CREATION D’EMPLOIS. La bête noire du régime actuel de Macky Sall, tout comme celle des autres régimes qui l’ont précédé. Pourtant, à travers l’ambitieux projet Kawsara, le chef de l’Etat pouvait trouver une bonne opportunité en termes de création d’emplois et d’opportunités d’investissements de la part d’opérateurs économiques sénégalais, en partenariat avec des opérateurs chinois. Un recrutement de 150 postes (30 manœuvres, 30 ferrailleurs, 8 soudeurs, 50 Maçons qualifiés, 30 charpentiers, menuisiers, coffreurs, 2 standardistes-vendeuses) ont ainsi été prévus pour les populations de Rebeuss ayant une certaine qualification. En plus des impacts non induits en termes de création de richesse, la partie chinoise a mis en contrepartie plusieurs projets.
LES CONTREPARTIES CHINOISES. Avec l’érection du projet Kawsara, l’Etat du Sénégal avait exhorté les opérateurs économiques sénégalais, en partenariat avec une société d’Etat chinoise (CEIES) et des privés chinois et portée par une société de droit Sénégalais ACCI (African Compagny for Constructions And Investments), de réaliser quelques infrastructures en contrepartie. A part les réalisations des études architecturales, techniques, financières et de marché de faisabilité, ACCI a effectué la réfection du stade Me Babacar Seye avec la pose du gazon synthétique ainsi que le drainage des eaux pluviales pour un coût de 200 millions. De même, un terrain a été aménagé à l’école de Rebeuss en substitution, avec toutes les commodités (salle de réunion, vestiaires, sanitaires, logement gardien et sanitaires pour l’école). La pose de gazon synthétique est même prévue. Les études architecturales pour la réalisation d’une arène municipale dans les sites du technopole ou prés du stade Léopold Sédar Senghor, sont terminées sans compter la réhabilitation du site du lycée Lamine Gueye…
TRAVAUX ARRETES A CAUSE DE KARIM WADE. Estimé à plus de 135 milliards de francs CFA, le projet a été arrêté sans aucune explication.

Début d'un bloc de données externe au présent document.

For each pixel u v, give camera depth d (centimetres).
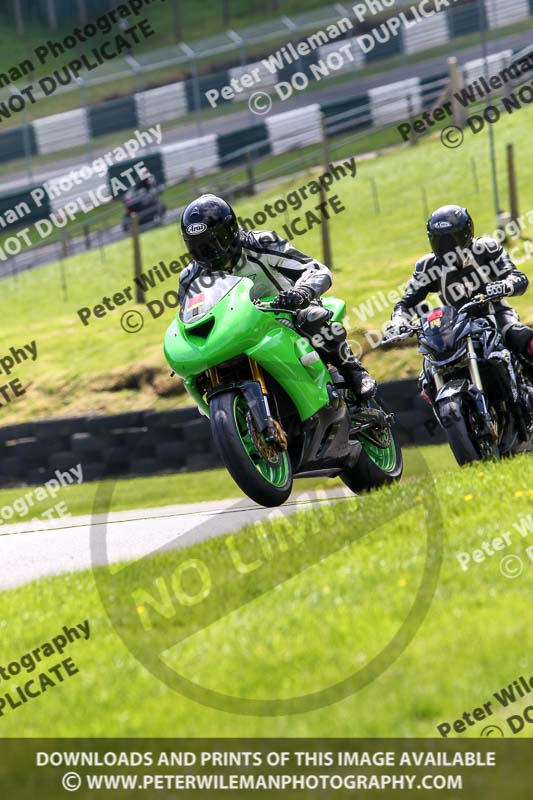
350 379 2519
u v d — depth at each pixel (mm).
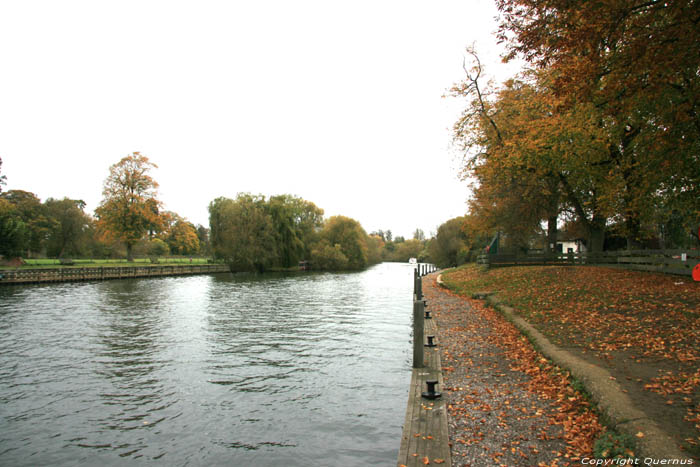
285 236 71125
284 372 11320
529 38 10328
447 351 10930
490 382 8172
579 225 32719
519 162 20500
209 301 28625
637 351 8523
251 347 14367
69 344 15195
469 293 23625
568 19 9305
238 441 7375
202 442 7406
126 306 26078
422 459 5211
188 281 50094
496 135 24219
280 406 8875
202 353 13664
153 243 98750
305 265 82688
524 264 33031
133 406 9180
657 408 5691
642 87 9648
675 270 17234
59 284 43719
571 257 29469
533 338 10539
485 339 12000
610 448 4938
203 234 137875
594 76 10016
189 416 8547
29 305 26672
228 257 65812
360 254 92688
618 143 18297
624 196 17656
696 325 9797
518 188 27859
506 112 24141
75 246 68812
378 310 23391
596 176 19891
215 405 9086
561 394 7113
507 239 45625
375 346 14070
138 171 59969
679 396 6074
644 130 13727
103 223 59031
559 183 25656
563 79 10320
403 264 143000
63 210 67000
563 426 5973
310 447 7004
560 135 18219
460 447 5520
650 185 15016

Le projet Kawsara, qui pèse 130 milliards de FCFA, a été relifté. Il comprend outre un immeuble de 30 étages, quatre autres immeubles de 28 à 30 étages à usage de bureaux et des appartements. Il y est aussi prévu un centre de conférence ultra-moderne et deux niveaux de parking de 1500 places. «Un commissaire de police est venu trouver les ouvriers dans le site pour leur demander d’arrêter les travaux jusqu’à nouvel ordre. Cela a coïncidé avec un jour de vendredi où Macky Sall était venu prier à la mosquée omarienne», a-t-il pesté. Quelques jours après, les promoteurs chinois et sénégalais s’en sont ouverts aux forces de sécurité pour une notification écrite. Toujours rien. D’après les investigations des promoteurs, les nouvelles autorités ont pensé qu’avec la traque des biens mal acquis contre les dignitaires de l’ancien régime, Karim Wade et son père pouvaient être impliqués dans le projet. L’avenir semble montrer que le projet est financé par des partenaires privés et jusqu’à présent, aucune trace d’argent provenant de l’Etat du Sénégal ou des hommes précités n’ont été détectés par les différents corps de contrôle de l’Etat.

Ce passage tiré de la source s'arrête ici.